I use the word potential for the Axis players as in the 1st period class, Italy decided to join the Allies when Germany did not attack Poland, but attacked Holland in conjunction with the Japanese, who attacked Borneo in the Netherlands East Indies. Russia promptly attacked Rumania, and took one-third of Germany's oil supply, as the German units were badly out of place to respond to this. When the dust of the first (and only turn settled), the Yugoslavs had taken Albania, following which the Greeks took over Yugoslavia. The Finns and Poles were waiting to see what would happen next, while the German players decided to pull back into Germany and seek an immediate armistice. Based on the players statements, it looked like the game would turn into a war of Western Europe against the Russians, while the US went all out in the Pacific against Japan. The US declared war on Japan as soon as Japan attacked the Netherlands East Indies. The Italians were going to get Croatia from Yugoslavia, as the Yugoslavs had sided with Germany, along with keeping their holdings in North Africa and Abyssinia. We figured that the Greeks would get Macedonia. Not exactly your normal A&A game.
In the second period, Italy attacked France immediately when the Italians received an additional battleship via a Random Events Card, which gave them enough firepower to take out part of the French Fleet, while they attacked the French across the Alps and took the Marseilles region in Southern France. Germany did attack Poland in this game. It is hard to say how this would have played out. Japan did attack Saigon (southern French Indo-China) on the first turn as well, so the US declared war on Japan, but not Germany or Italy.

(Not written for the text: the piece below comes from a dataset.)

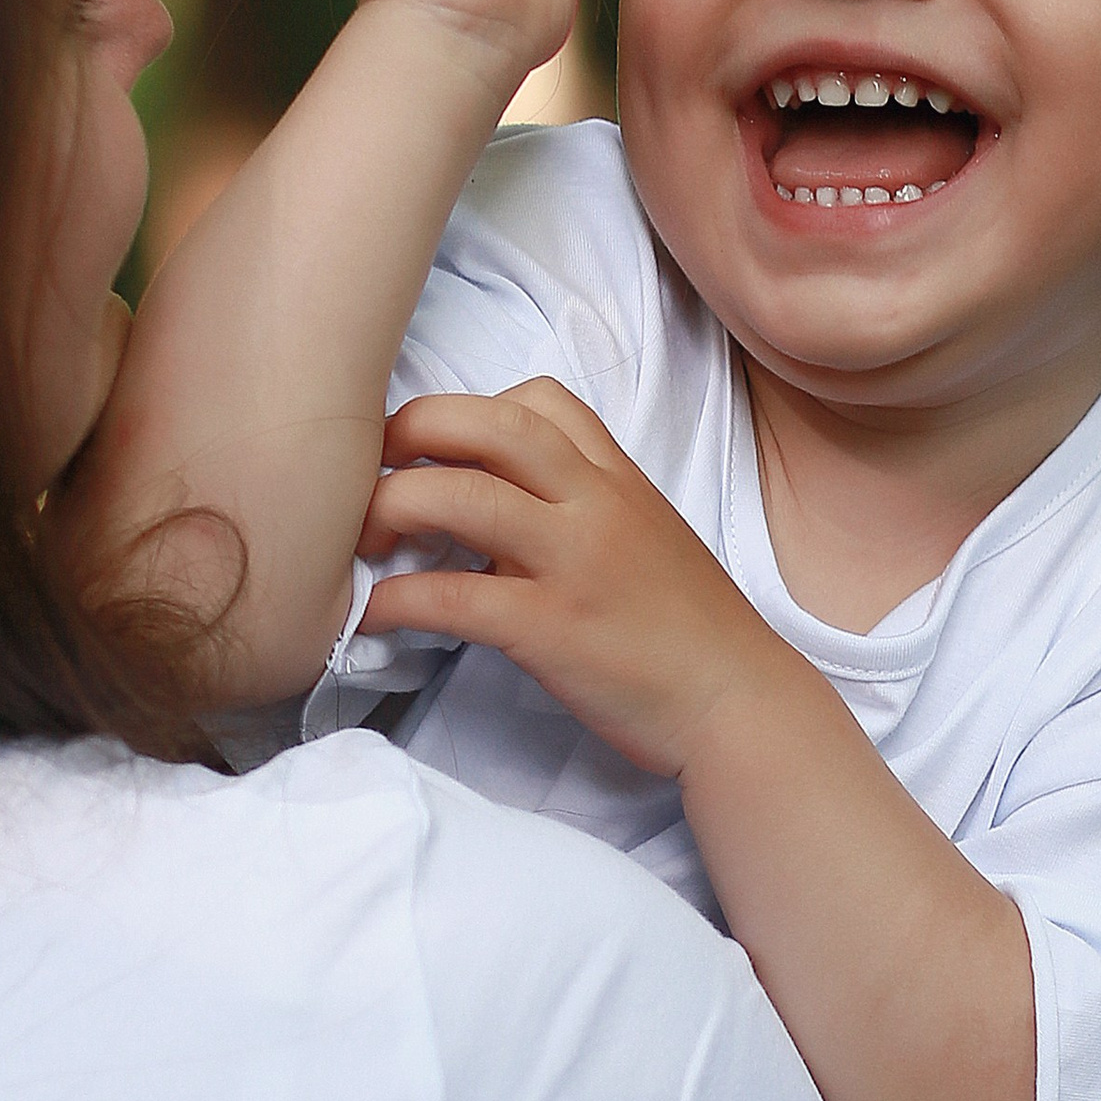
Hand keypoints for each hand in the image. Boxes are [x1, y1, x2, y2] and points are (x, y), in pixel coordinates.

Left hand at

I figure that I need to do more work tweaking the rules, along with the set up, and unit combat and costs charts. Based on Russia taking Rumania so early, I will have to work up a Turkish chart, as if Russia also takes Bulgaria, Turkey is going to be opposing Russia.

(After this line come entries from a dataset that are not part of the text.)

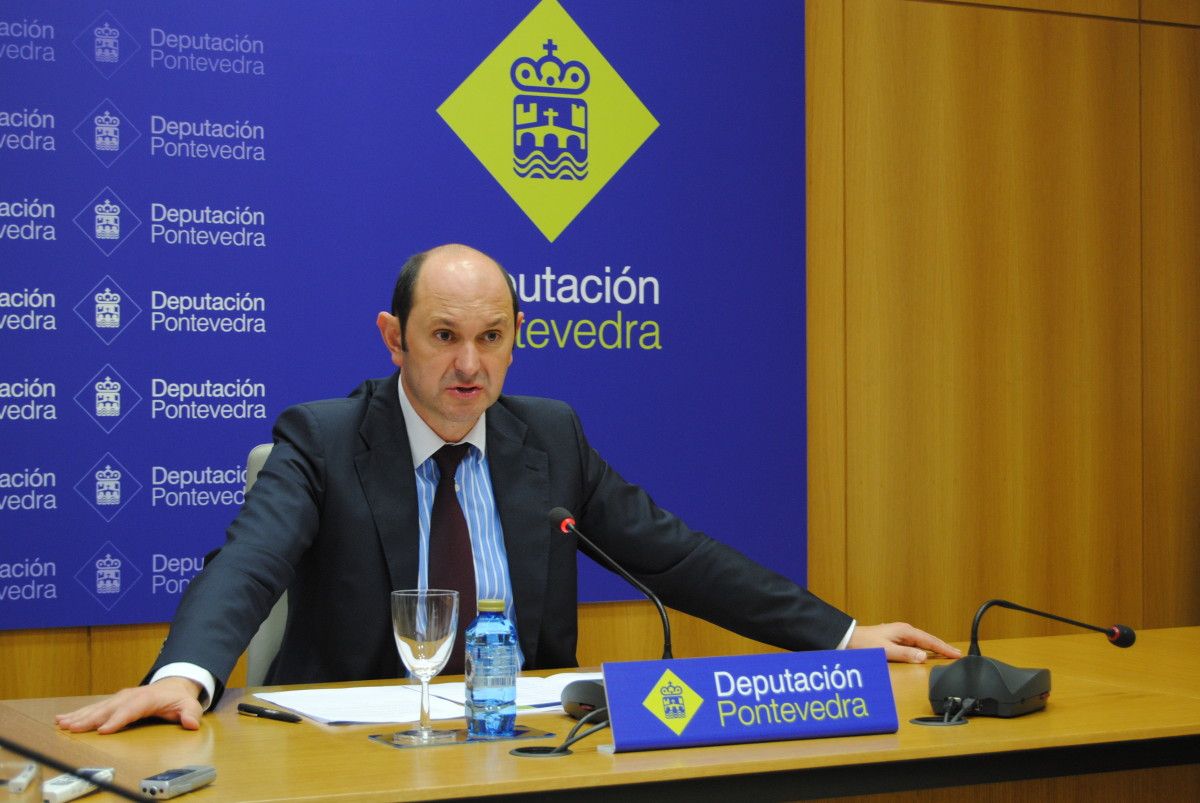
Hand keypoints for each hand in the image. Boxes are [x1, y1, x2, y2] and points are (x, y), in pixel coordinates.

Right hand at [55, 676, 204, 733]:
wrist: (174, 686)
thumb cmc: (179, 698)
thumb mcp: (190, 705)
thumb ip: (191, 713)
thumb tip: (192, 723)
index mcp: (148, 698)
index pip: (132, 709)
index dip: (118, 719)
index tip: (103, 730)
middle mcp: (130, 696)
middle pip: (109, 708)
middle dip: (90, 718)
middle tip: (72, 728)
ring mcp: (120, 698)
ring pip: (98, 707)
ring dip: (79, 715)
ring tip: (62, 723)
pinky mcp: (114, 702)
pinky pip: (94, 708)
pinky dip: (79, 713)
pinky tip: (63, 719)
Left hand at [848, 622, 961, 662]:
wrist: (849, 639)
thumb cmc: (864, 643)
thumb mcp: (885, 650)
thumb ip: (905, 654)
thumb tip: (923, 656)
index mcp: (904, 631)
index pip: (929, 641)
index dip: (944, 648)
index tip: (956, 654)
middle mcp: (904, 631)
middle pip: (928, 640)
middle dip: (943, 647)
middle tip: (957, 654)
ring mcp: (900, 634)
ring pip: (922, 641)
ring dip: (934, 648)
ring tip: (947, 654)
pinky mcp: (896, 639)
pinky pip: (915, 644)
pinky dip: (925, 648)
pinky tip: (927, 653)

The big thing to keep in mind with the rules that I am working up is that they assume a large number of non-Axis players, who have to cooperate, not one or two people running each side. My experience is that getting a large number of players to cooperate in achieving a collective victory is not easy. If the non-Axis fail to cooperate, the Axis are probably going to either win, or at least force a draw, based on time constraints.
Have you incorporated food supply into your game at all? I'm reading a book that just came out this year called 'The Taste of War' by Lizzie Collingham. Basically she's talking about how food dominated the way, and in many ways why, the war was fought. Pretty interesting so far. Really scaring considering the millions upon millions of people who died through starvation in WWII and how the health effects are still being felt today.